Selain itu, juga terdapat 18,2 persen mengalami peretasan akun, 13,6 persen mengalami morfing yakni pengubahan foto untuk merusak reputasi korban, 10,6 persen mengalami doxxing penyebaran informasi palsu dan stalking atau penguntitan hingga mengalami pelecehan online.
Direktur Yayasan PUPA Bengkulu, Susi Handayani mengatakan, kasus perundungan atau bullying yang dialami pelajar, penculikan dengan tujuan tereksploitasi seksual atau pun kasus kekerasan seksual yang diniatkan di media sosial sangat rentan dialami anak.

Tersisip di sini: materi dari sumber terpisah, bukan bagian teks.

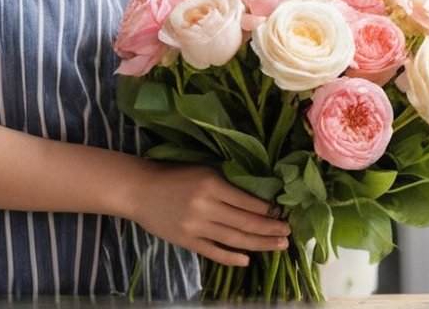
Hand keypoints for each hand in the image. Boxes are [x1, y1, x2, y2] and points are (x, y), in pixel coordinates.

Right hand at [127, 163, 290, 266]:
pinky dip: (231, 258)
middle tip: (288, 233)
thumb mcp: (203, 170)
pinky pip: (213, 252)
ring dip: (259, 244)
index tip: (282, 213)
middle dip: (270, 230)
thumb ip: (226, 184)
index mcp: (211, 184)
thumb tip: (258, 199)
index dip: (268, 210)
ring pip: (235, 239)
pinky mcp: (187, 241)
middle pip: (246, 223)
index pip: (248, 201)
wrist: (140, 190)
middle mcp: (206, 206)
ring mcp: (196, 227)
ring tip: (278, 246)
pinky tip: (247, 260)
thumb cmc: (174, 175)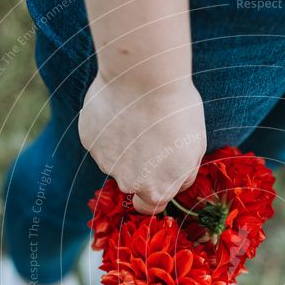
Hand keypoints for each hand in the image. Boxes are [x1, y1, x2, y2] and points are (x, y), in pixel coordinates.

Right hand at [79, 74, 206, 213]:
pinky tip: (119, 107)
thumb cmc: (178, 111)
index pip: (149, 207)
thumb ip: (183, 175)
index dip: (153, 192)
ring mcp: (105, 161)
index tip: (156, 175)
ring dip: (123, 144)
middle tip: (150, 135)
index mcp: (156, 190)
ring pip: (115, 158)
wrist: (145, 78)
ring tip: (136, 115)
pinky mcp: (89, 139)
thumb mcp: (195, 148)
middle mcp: (128, 182)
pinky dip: (107, 127)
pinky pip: (99, 138)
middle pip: (131, 182)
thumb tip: (176, 185)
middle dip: (139, 165)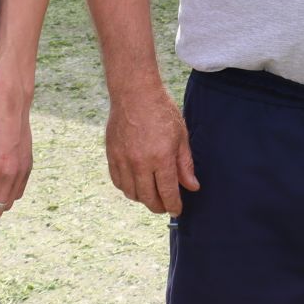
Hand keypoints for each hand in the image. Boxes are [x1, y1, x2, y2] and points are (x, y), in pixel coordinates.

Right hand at [104, 82, 199, 215]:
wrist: (134, 93)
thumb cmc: (161, 111)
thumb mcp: (181, 136)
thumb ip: (185, 164)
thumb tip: (192, 187)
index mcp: (161, 158)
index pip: (168, 193)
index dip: (173, 206)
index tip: (177, 210)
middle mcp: (140, 163)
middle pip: (148, 198)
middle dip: (158, 206)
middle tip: (165, 206)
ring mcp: (123, 160)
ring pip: (131, 193)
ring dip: (142, 199)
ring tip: (151, 195)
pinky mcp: (111, 155)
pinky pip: (117, 182)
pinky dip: (127, 188)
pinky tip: (135, 185)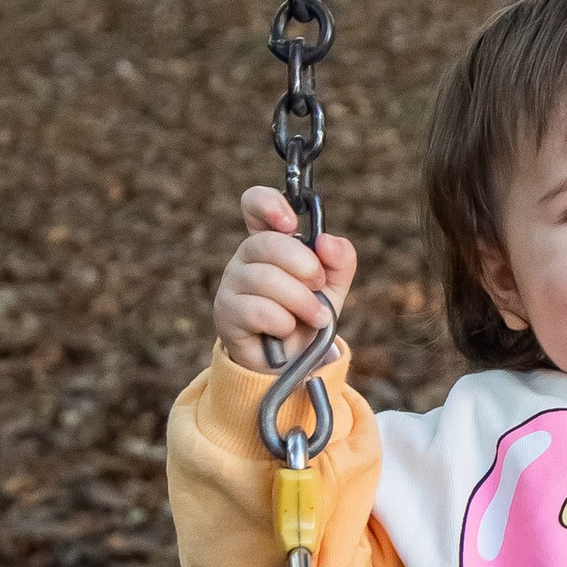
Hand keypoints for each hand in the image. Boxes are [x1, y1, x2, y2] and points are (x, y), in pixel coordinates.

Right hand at [216, 186, 357, 374]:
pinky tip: (287, 330)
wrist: (291, 362)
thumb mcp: (332, 286)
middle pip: (267, 242)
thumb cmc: (307, 316)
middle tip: (319, 285)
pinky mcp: (226, 311)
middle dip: (304, 266)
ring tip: (316, 317)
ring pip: (267, 278)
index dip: (269, 204)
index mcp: (270, 240)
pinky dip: (284, 322)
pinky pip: (259, 309)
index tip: (291, 221)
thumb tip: (327, 241)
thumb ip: (339, 261)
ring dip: (301, 301)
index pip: (255, 204)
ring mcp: (232, 282)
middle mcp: (246, 256)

Padahal di masa sekarang internet interaksi atau media sosial juga menjadi sarana belajar dan interaksi sosial lainnya.
"Sejak tahun 2020 untuk isu KBGO dan KSBE, ternyata banyak dari peserta didik tersebut merasa takut dalam penggunaan media sosial. Jadi persoalan ini menjadi hal yang serius harus ditangani," kata Susi dalam hearing bersama Komisi IV DPRD Provinsi Bengkulu, Senin (20/2).

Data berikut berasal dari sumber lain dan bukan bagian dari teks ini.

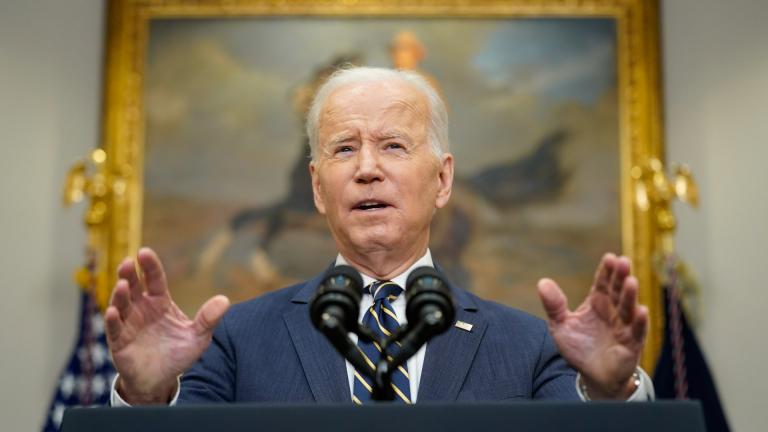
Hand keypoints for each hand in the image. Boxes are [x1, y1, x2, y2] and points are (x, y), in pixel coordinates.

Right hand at [104, 247, 229, 403]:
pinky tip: (113, 312)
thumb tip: (225, 300)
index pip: (154, 279)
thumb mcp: (198, 337)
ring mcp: (128, 323)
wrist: (161, 380)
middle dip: (129, 274)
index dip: (150, 266)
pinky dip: (113, 320)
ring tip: (122, 285)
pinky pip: (114, 328)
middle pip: (133, 286)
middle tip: (128, 262)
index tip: (144, 252)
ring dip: (120, 294)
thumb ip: (208, 319)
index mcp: (160, 302)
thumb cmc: (178, 354)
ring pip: (121, 304)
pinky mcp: (118, 341)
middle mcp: (141, 308)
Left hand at [537, 253, 647, 398]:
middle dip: (620, 276)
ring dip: (630, 295)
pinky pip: (637, 332)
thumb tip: (542, 282)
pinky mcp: (631, 345)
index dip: (606, 271)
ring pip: (628, 308)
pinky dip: (640, 322)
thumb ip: (554, 305)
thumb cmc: (579, 347)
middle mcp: (613, 311)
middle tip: (623, 261)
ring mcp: (624, 327)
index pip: (603, 283)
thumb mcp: (561, 325)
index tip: (610, 257)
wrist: (592, 375)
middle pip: (617, 291)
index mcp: (597, 303)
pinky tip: (641, 310)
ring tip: (631, 281)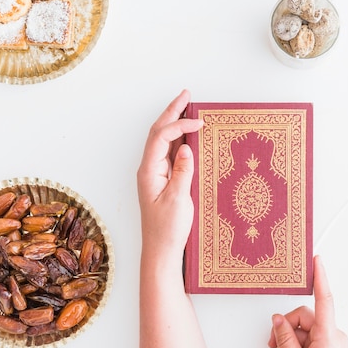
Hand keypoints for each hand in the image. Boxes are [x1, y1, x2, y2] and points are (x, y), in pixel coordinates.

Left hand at [136, 89, 202, 266]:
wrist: (160, 251)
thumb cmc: (167, 230)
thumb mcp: (178, 200)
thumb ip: (182, 172)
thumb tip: (185, 147)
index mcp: (149, 171)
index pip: (162, 137)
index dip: (180, 124)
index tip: (199, 123)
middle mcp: (149, 169)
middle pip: (159, 132)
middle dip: (172, 112)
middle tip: (187, 95)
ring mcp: (155, 174)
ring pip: (164, 141)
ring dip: (175, 123)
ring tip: (188, 107)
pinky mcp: (163, 181)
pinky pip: (170, 153)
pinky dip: (179, 140)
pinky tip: (189, 136)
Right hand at [268, 256, 347, 347]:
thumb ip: (285, 340)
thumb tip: (277, 320)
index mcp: (328, 336)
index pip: (324, 299)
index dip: (320, 278)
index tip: (317, 260)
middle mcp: (331, 337)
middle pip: (301, 322)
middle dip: (282, 339)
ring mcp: (329, 346)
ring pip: (299, 338)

Dalam persoalan ini pihaknya mendorong adanya upaya untuk mencegah KBGO dan KSBE pada anak tanpa mengekang hak informasi, kreasi dan interaksi yang dimilikinya. Upaya-upaya ini baik berupa regulasi atau aturan dari pemerintah, hingga pendaan yang diberikan.

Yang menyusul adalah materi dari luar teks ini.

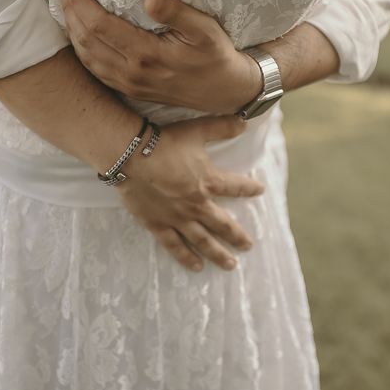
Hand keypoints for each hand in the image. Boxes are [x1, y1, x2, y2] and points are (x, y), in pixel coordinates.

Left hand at [58, 0, 261, 114]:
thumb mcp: (206, 30)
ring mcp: (128, 84)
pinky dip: (81, 48)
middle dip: (70, 9)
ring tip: (67, 2)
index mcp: (146, 55)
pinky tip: (79, 32)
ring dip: (72, 28)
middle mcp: (132, 73)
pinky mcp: (129, 90)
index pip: (98, 25)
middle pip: (85, 39)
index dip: (79, 0)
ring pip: (86, 56)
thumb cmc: (216, 56)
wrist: (225, 92)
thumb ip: (177, 12)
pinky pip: (95, 69)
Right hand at [116, 114, 264, 271]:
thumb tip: (244, 122)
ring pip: (203, 241)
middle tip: (248, 247)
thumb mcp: (196, 130)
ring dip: (218, 254)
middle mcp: (197, 204)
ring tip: (230, 265)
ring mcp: (178, 217)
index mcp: (209, 181)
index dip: (250, 188)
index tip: (259, 191)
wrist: (130, 155)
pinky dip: (187, 257)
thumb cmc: (163, 142)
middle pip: (223, 225)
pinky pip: (175, 245)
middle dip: (238, 237)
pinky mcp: (158, 224)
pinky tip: (197, 267)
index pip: (236, 187)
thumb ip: (222, 127)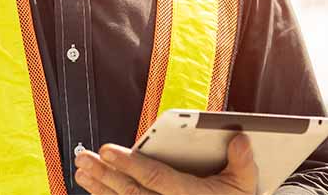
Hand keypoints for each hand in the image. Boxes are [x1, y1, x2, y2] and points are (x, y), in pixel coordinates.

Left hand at [73, 132, 257, 194]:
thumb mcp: (245, 185)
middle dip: (105, 175)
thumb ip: (243, 162)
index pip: (155, 178)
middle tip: (84, 159)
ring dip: (100, 189)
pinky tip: (95, 190)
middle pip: (132, 192)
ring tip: (82, 172)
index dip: (130, 164)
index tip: (107, 150)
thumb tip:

"Untuk pencegahan KBGO, KSBE dan kekerasan lainnya yang pertama kami harapkan ada kebijakan daerah, juga harus ada alokasi anggaran yang merespon. Kita tahu KBGO dan KSBE kalau dari datanya semakin lama semakin meningkat," ujar Susi.
Sementara itu, Ketua Komisi IV DPRD Provinsi Bengkulu, Edwar Samsi, S.Ip, MM mengatakan, dalam rapat audiensi yang telah dilaksanakan pihaknya akan menampung aspirasi dan program yang telah disampaikan dari PUPA. Termasuk didalamnya mendorong adanya regulasi yang terkait KBGO dan KSBE.
"Sesuai dengan kewenangan kita terkait masalah dan program yang mereka sampaikan salah satunya agar dibuat perda atau peraturan gubernur, nanti akan kita dalami dan kita lihat kalau memang memungkinkan kita buat peraturan daerah. Nah, kalaupun tidak cukup dengan peraturan daerah, kita akan berkoordinasi dengan biro hukum untuk membuat peraturan gubernur," sampainya.